There are many machine-constructed languages. Among the most intriguing examples is that invented by the Google translation tool. Google researchers wanted to know if a computer that could translate, say, Japanese to English and English to German and German to Russian could directly translate Japanese to Russian without any link-language. They discovered this was possible. The machine stored what it classified as similar linguistic “concepts” at some deep level. 

We’ve also seen the invention of shorthands multiple times in the cellphone-internet era. As cellphones came into vogue in the early 1990s, Finnish mobile-maker Nokia discovered the value of texting. Nokia gave phones to a bunch of kids and found that they preferred exercising fingers to exercising vocal cords. What’s more, the kids invented argot and abbreviations that left adults baffled. 

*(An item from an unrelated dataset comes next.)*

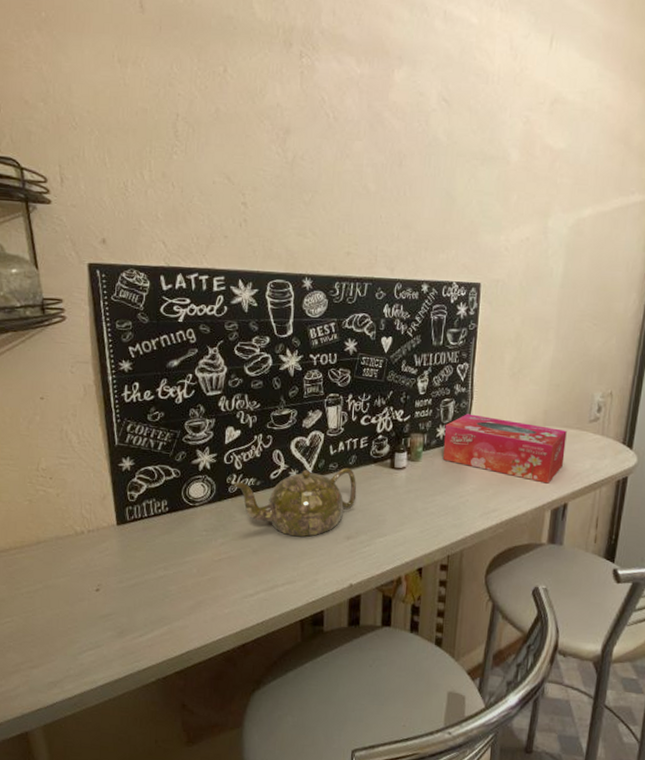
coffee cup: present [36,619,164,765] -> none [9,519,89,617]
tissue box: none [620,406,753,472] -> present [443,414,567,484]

Those Nokia beta-testers were the first generation of native cellphone users. Nowadays everybody texts (or uses instant messengers) and everybody knows that kids will text in jargon incomprehensible to their older siblings, let alone parents. 

AI may eventually become more intelligent than humans and, of course, smart machines have already changed society in many ways. But the era of super-intelligent machines is far away. Worrying about it has been compared to worrying about overpopulation on Mars.